5. The orifice plate flow meter of claim 1, wherein the orifice plate flow meter includes a first reducing joint (510), the first pressure tap (111) communicates with a first connecting tube (410), the first connecting tube (410) has a tube diameter greater than the first pressure inducing tube (310), a large mouth end of the first reducing joint (510) communicates with the first connecting tube (410), and a small mouth end of the first reducing joint (510) communicates with the first pressure inducing tube (310);

the orifice plate flowmeter comprises a second reducing joint (520), the second pressure taking port (121) is communicated with a second connecting pipe (420), the pipe diameter of the second connecting pipe (420) is larger than that of the second pressure guiding pipe (320), the large-mouth end of the second reducing joint (520) is communicated with the second connecting pipe (420), and the small-mouth end of the second reducing joint (520) is communicated with the second pressure guiding pipe (320).

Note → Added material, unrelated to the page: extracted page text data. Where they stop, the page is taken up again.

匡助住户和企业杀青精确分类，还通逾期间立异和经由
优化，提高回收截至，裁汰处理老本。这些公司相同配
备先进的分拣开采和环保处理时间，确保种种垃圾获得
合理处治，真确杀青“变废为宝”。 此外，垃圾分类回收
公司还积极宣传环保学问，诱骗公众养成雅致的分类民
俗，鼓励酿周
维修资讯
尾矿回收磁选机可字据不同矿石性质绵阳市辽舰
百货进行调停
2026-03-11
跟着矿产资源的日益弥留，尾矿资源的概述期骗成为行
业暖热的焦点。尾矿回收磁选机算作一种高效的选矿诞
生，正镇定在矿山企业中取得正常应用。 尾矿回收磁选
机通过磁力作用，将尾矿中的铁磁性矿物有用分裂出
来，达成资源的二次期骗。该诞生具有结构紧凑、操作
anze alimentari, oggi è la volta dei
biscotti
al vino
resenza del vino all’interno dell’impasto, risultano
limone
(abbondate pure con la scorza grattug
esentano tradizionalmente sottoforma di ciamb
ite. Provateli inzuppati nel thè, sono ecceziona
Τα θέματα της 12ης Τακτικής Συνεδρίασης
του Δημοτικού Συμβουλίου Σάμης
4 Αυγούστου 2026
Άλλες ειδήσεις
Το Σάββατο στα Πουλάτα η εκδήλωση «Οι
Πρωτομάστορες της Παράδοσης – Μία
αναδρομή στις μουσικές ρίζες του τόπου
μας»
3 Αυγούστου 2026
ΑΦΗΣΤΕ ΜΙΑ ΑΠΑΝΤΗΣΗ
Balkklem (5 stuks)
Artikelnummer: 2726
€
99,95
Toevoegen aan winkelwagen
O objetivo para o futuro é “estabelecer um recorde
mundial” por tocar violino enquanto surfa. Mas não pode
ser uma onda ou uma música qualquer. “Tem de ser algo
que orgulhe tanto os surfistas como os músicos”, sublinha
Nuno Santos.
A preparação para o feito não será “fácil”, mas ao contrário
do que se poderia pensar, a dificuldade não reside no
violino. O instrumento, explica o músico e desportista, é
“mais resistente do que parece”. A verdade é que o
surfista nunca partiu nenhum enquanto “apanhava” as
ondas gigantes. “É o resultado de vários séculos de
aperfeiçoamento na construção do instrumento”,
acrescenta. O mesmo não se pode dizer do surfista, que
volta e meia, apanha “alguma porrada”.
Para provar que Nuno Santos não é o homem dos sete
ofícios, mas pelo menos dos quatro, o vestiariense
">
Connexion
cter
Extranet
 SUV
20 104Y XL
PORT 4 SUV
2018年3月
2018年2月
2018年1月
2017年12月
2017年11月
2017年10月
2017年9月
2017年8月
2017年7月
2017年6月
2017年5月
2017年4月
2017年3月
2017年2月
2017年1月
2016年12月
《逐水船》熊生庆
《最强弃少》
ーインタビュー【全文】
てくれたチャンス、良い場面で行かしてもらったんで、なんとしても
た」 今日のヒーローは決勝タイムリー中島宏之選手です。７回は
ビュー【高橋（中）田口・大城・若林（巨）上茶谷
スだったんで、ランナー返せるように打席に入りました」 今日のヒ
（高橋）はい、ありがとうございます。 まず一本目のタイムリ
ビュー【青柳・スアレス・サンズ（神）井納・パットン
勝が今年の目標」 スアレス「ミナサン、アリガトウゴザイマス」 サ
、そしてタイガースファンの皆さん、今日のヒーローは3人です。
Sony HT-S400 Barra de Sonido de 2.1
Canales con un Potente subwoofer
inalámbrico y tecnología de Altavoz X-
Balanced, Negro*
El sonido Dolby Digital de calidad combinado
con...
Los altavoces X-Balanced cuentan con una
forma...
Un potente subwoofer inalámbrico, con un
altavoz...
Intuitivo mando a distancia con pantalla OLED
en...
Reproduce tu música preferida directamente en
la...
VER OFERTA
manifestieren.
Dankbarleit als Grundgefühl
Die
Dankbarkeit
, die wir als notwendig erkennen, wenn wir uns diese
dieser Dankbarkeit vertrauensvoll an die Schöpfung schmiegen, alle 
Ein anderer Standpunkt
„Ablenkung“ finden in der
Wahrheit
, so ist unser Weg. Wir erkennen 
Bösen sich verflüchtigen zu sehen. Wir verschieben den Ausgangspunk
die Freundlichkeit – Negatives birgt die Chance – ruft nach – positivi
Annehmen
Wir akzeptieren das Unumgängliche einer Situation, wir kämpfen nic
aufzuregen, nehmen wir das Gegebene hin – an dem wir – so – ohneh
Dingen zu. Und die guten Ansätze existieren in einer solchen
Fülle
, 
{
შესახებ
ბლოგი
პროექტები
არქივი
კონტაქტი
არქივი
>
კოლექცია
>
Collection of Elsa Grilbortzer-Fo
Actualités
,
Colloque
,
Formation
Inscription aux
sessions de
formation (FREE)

6. The orifice plate flowmeter of claim 5, wherein the first connection tube (410) and/or the second connection tube (420) are provided with a first valve (430).

7. The orifice plate flowmeter of claim 1, wherein a second root valve (340) is provided on the first branch (311) and/or the second branch (321).

8. The orifice plate flow meter of claim 1, wherein the first leg (311) is connected to a high pressure side (210) of the differential pressure transmitter (200) and the second leg (321) is connected to a low pressure side (220) of the differential pressure transmitter (200) by a threaded terminal connection (600).

9. The orifice plate flowmeter of claim 1, wherein said first flange (110) and said second flange (120) are fixedly connected by bolts.